--- BEGIN Source passage ---
Or is it, as you seem now to be suggesting, a question of attire: no one has any business speaking “numerically” unless they’re (metaphorically speaking) “wearing a lab coat”? That is, using numbers is a privilege reserved for scientists who’ve done specific kinds of calculations?
The way you put it, “scientists” sounds too exclusive. Carpenters, accountants, cashiers, etc. also use numbers and numerical calculations in valid ways. However, their use of numbers can ultimately be scrutinized and justified in similar ways as the scientific use of numbers (even if they themselves wouldn’t be up to that task), so with that qualification, my answer would be yes.
(And unfortunately, in practice it’s not at all rare to see people using numbers in ways that are fundamentally unsound, which sometimes gives rise to whole edifices of pseudoscience. I discussed one such example from economics in this thread.)
--- END Source passage ---
- **Set tasks**:
1. Summarize the forum exchange on using numbers in two sentences.
2. In the forum exchange on using numbers, why does the respondent still answer yes after calling "scientists" too exclusive?
3. From the forum exchange on using numbers, return the passage starting at "(And unfortunately, in" and ending at "in this thread.)".
--- BEGIN Material provided ---
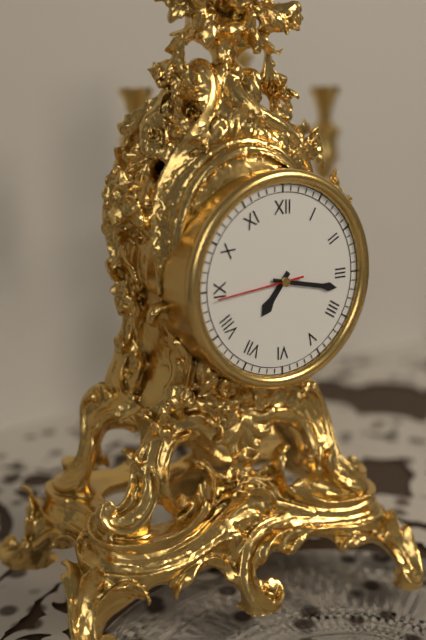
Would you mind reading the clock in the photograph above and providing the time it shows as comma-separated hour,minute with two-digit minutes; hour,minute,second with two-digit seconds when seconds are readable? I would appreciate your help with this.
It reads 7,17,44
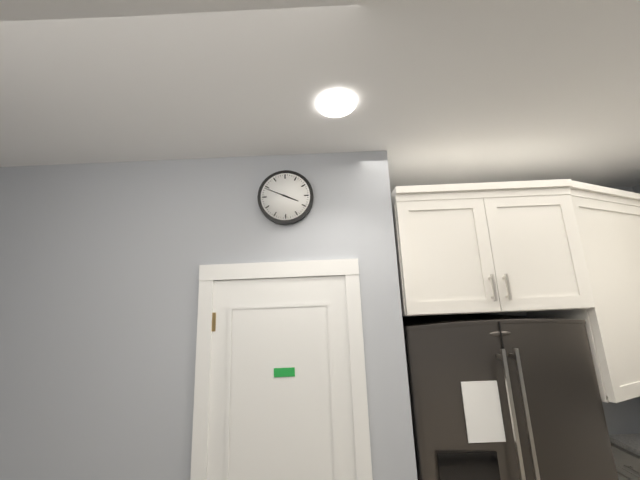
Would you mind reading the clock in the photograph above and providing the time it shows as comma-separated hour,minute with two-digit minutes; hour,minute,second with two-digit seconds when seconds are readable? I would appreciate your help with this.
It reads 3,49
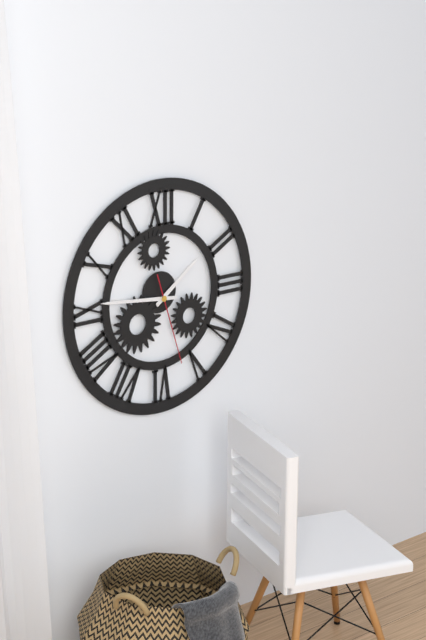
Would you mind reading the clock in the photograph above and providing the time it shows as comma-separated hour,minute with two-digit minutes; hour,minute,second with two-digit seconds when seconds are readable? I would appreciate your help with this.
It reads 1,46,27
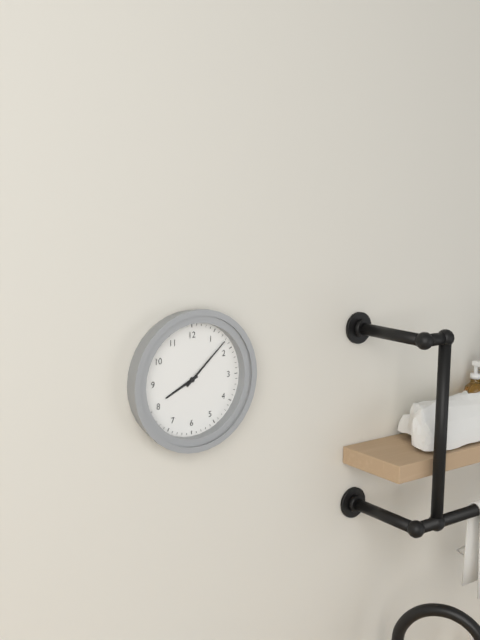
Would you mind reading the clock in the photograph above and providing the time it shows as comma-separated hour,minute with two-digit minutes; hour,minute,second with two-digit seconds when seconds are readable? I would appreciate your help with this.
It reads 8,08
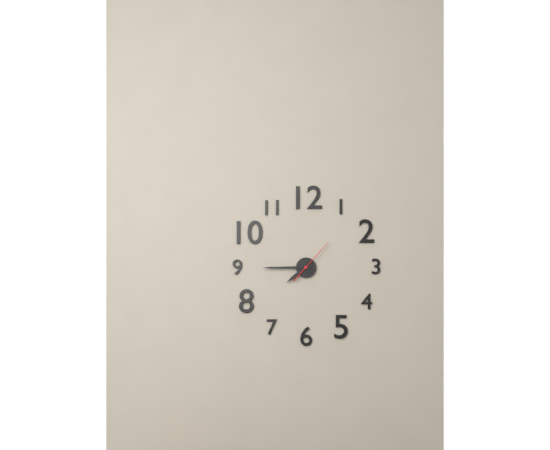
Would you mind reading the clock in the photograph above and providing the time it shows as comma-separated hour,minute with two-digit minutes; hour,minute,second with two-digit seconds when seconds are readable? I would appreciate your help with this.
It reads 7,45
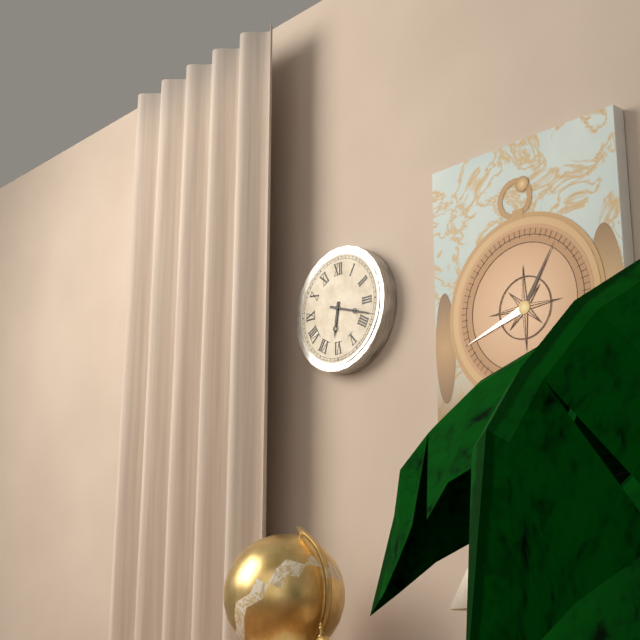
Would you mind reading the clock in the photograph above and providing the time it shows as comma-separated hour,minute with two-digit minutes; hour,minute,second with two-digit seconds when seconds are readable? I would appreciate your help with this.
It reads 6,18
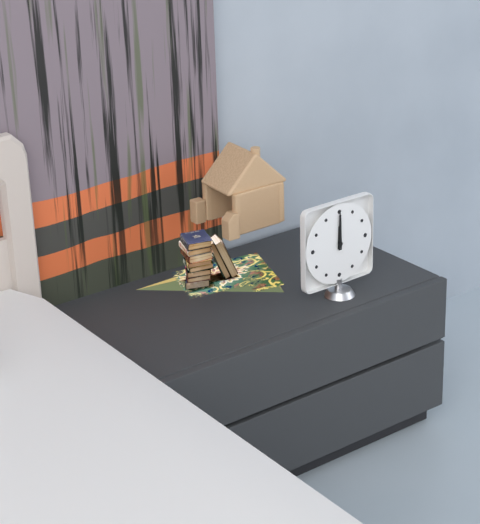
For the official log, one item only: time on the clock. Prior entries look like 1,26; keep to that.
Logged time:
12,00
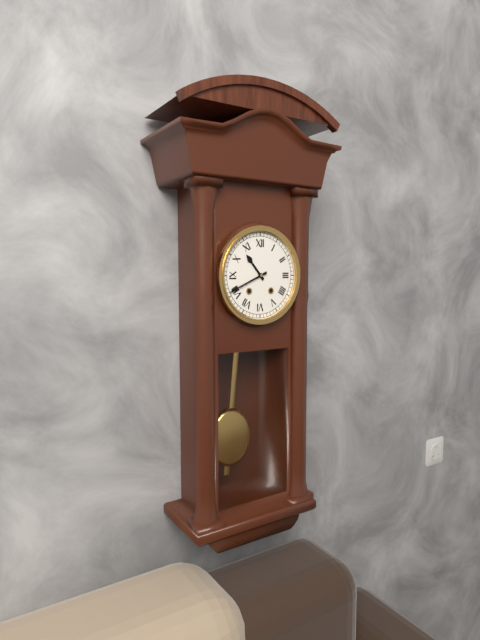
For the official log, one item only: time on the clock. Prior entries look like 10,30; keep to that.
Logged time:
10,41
--- END Material provided ---
- **Worked answers**:
1. One participant asks whether using numbers is a privilege reserved for scientists who have done specific kinds of calculations. The reply calls "scientists" too exclusive because carpenters, accountants and cashiers also use numbers validly, but answers yes with the qualification that their use can ultimately be scrutinized and justified in ways similar to the scientific use.

2. The respondent holds that the numerical work of carpenters, accountants, cashiers and others can ultimately be scrutinized and justified in ways similar to the scientific use of numbers, even if those people could not do that themselves. With that qualification, the answer is yes.

3.
(And unfortunately, in practice it’s not at all rare to see people using numbers in ways that are fundamentally unsound, which sometimes gives rise to whole edifices of pseudoscience. I discussed one such example from economics in this thread.)